### Quoted passage:

Hope Mayor Dennis Ramsey waits for a burger at Tailgaters, in Hope, Arkansas, Sept. 20, 2011.

Hope, Arkansas

Well, I’ve known the guy for about 25 years and I couldn’t just let his birthplace pass me by. The house where Bill Clinton first lived is on the main road into town and it’s been restored beautifully. It isn’t exactly overrun with visitors, but it’s a nice, quiet place filled with lots of pictures of Billy Blythe as a chubby baby. Hope is a nice quiet place, too. I had a sweet tea with the Mayor, Dennis Ramsey, who told me that the local economy was stable, as was the local population–about 10,000.

What about the housing market? I asked. A lot of foreclosures? This got Ramsey’s attention, since he’s a local banker.

“We didn’t get into the subprime market down here,” he told me. “So our market didn’t collapse the way it did in northwest Arkansas,” where the presence of a lot of Tyson’s and Walmart executives led to overbuilding. “We’re having some defaults, as you do in any recession”–the unemployment rate in Hope has doubled from 4 to 8%, he said, “but nothing we can’t handle.”

I asked the mayor how the mortgage market is now and he rolled his eyes, “If you’re a banker, you’re hoping that those people walking through the door don’t want to buy a home,” he said.

Why? I asked. “The federal paperwork has become an ordeal since Dodd-Frank [the financial regulatory reform bill] passed last year,” he said. “There’s this complicated HUD disclosure sheet that both the buyer and seller have to fill out. We got one thing wrong on one deal–it was a technical error, made zero amount of difference in the cost or terms of the mortgage–and we had to eat the the entire closing costs.”

Ramsey said that mortgage-lending had become so complicated that his bank had subcontracted out to a mortgage company, which, of course, reduces the bank’s profit. “Well, you could see how the government might want to take every precaution, given what happened in the mortgage market,” I offered. “Maybe they should have had different regulations for different-sized banks.”

“Yeah, but with the government, it’s usually one size fits all,” Ramsey said. “The same regulations apply to the big banks as apply to us, which is why you’re going to see a lot of consolidation, a lot of banks merging. It just doesn’t make as much sense to be a small rural bank these days.”

Ramsey, who describes himself as an independent, said the load of federal regulations just kept getting heavier over the years in his work for the town of Hope as well. “And it’s from both sides,” he said. “Republicans as well as Democrats.” I asked him what the Republicans had saddled him with and he said, “Bush gave us No Child Left Behind, which required a lot of paper. And his father gave us the Americans with Disabilities Act. Now, you really want to see those people taken care of, but the regulations were ridiculous. We found ourselves having to build wheelchair ramps where there weren’t any sidewalks, wheelchair ramps right onto the grass.”

### Tasks for this exercise:
a) Can you write out the Hope, Arkansas piece word for word, starting at "Well, I’ve known" and ending at "local population–about 10,000."?
b) Can you continue the piece on Hope, Arkansas and its mayor from its final sentence?
The entries that follow stand apart from the Hope, Arkansas piece.

### Information provided:
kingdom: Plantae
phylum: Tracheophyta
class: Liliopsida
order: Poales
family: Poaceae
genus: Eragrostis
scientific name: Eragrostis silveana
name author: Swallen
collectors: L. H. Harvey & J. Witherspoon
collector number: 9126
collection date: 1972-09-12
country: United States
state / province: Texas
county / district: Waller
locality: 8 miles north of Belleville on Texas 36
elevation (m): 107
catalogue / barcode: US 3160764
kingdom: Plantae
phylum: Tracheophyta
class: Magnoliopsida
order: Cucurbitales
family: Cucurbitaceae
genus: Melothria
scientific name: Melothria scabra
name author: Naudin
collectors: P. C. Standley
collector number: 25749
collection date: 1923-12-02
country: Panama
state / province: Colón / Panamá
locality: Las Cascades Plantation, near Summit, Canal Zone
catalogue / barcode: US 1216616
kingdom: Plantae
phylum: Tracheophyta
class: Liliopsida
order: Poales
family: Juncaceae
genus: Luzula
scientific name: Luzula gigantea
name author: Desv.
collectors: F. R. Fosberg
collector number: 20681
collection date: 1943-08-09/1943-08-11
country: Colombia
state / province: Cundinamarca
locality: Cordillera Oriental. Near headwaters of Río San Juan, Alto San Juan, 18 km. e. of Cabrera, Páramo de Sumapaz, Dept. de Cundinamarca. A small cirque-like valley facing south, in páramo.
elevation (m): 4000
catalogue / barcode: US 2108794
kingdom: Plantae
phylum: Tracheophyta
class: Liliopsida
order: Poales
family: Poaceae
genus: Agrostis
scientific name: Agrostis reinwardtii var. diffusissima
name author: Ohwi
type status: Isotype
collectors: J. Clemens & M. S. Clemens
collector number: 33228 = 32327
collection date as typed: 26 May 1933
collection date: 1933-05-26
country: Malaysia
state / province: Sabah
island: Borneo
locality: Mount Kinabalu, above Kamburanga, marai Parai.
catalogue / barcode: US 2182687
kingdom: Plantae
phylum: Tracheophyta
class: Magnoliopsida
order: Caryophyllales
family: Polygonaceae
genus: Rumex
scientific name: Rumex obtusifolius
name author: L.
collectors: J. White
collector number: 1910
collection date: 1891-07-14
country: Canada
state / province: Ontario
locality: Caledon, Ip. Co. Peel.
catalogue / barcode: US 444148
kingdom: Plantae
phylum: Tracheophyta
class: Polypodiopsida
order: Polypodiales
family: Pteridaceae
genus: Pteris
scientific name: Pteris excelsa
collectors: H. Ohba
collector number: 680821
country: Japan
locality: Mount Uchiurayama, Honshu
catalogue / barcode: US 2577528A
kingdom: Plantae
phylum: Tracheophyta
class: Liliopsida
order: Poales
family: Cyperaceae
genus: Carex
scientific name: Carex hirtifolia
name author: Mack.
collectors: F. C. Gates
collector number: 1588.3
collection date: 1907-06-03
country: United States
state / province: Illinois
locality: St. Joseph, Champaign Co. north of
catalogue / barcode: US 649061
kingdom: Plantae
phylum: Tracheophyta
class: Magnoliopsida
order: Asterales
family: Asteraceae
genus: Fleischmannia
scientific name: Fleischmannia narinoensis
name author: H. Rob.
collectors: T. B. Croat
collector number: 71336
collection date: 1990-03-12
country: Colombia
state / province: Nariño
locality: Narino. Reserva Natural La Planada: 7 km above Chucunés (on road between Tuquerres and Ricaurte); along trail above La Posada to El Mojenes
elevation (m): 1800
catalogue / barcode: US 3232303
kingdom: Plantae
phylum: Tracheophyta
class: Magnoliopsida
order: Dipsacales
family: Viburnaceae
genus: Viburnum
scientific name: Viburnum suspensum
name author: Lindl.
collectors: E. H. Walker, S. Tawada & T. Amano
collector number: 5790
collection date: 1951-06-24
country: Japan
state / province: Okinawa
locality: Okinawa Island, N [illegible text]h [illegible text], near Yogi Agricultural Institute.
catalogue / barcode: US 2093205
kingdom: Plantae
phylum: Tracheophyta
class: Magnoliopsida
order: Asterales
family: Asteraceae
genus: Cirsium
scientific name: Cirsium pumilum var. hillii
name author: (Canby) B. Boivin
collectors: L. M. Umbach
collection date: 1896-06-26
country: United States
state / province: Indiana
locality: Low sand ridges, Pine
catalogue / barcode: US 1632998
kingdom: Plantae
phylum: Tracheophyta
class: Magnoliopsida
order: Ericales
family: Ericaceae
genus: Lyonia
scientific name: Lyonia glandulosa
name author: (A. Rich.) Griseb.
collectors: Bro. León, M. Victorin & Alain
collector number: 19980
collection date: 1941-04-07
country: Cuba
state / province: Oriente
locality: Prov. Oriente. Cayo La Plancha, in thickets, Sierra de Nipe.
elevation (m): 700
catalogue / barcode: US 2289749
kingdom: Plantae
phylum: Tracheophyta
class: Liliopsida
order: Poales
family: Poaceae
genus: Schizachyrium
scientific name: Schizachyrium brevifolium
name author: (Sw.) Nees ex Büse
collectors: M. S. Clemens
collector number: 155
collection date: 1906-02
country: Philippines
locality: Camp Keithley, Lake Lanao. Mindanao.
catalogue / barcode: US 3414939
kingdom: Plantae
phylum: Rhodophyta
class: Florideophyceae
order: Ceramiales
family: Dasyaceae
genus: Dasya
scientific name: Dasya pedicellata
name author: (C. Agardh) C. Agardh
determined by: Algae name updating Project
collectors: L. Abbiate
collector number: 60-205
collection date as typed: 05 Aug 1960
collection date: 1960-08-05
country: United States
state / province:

### Written responses:
a)
Well, I’ve known the guy for about 25 years and I couldn’t just let his birthplace pass me by. The house where Bill Clinton first lived is on the main road into town and it’s been restored beautifully. It isn’t exactly overrun with visitors, but it’s a nice, quiet place filled with lots of pictures of Billy Blythe as a chubby baby. Hope is a nice quiet place, too. I had a sweet tea with the Mayor, Dennis Ramsey, who told me that the local economy was stable, as was the local population–about 10,000.

b)
As I’ve written here before, this is something Democrats–the party of government–have to take seriously. Regulations need to be form-fitted as much as possible to businesses according to size and type, not one-size-fits-all–and they have to be constantly reviewed to make sure they’re still relevant and doing the job they’re supposed to do. But governments rarely do that. They just add sedimentary layers of regulation on top of each other. This is the kind of annoyance that rarely makes the headlines, but has a major influence on the way people, especially small businesspeople, vote.

Today’s ipod-shuffle harvest:

1. Bellarossa by Eliza Gilkyson–a gorgeous song, in Spanish, by the Texas singer-songwriter.

2. Rosalita by Bruce Springsteen–My favorite Bruce, a song that struck me as something new and amazing the first time I heard it back in 1974, with its unexpected tempo changes, fun lyrics and insuperable joy in every phrase: “The record company, Rosie, just gave me a big advance!” This was one of those very few songs–like Satisfaction by the Stones–that you hear and immediately say, “OK. we are in a new place now!” It still moved me big time, bopping down I-30, this afternoon with a smile on my face.

3. Radio King by Golden Smog. Jeff Tweedy’s tribute to Elvis Presley, who was the guy who blew me away before the Stones. At some point, I’m going to write about why I think Tweedy became a major rock figure and Jay Farrar, his senior partner in Uncle Tupelo, had less success.

4. Crazy as a Loon by John Prine. He’s aged beautifully, despite some serious health problems. I love his older, scratchier voice and his lyrics are as clever as they’ve always been.

5.Don’t Get Me Started by Rodney Crowell. It is hard to write a political song that isn’t obvious, obnoxious and pedestrian. This is a very good one, though. And I wonder if my ipod somehow senses that my pal Rodney isn’t coming on this trip, and is playing more of him as a result. Makes me happy, either way.